▶ **TASK TO CARRY OUT**
From the line containing "neck: (336, 183)" down to the final line of the entries below, restate each line word for word and add nothing.

Named joint coordinates:
■ ■ ■
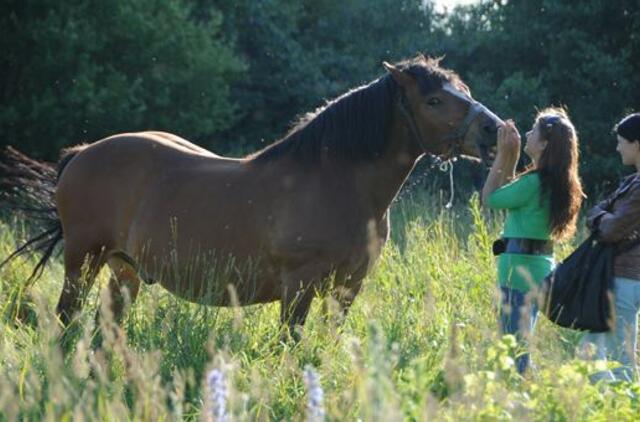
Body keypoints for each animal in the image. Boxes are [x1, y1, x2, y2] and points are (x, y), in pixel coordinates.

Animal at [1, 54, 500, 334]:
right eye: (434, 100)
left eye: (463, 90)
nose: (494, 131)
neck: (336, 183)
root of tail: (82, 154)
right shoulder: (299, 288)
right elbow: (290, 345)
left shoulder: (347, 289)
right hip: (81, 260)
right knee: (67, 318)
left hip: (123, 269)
■ ■ ■
▶ **ANSWER SECTION**
neck: (336, 183)
root of tail: (82, 154)
right shoulder: (299, 288)
right elbow: (290, 345)
left shoulder: (347, 289)
right hip: (81, 260)
right knee: (67, 318)
left hip: (123, 269)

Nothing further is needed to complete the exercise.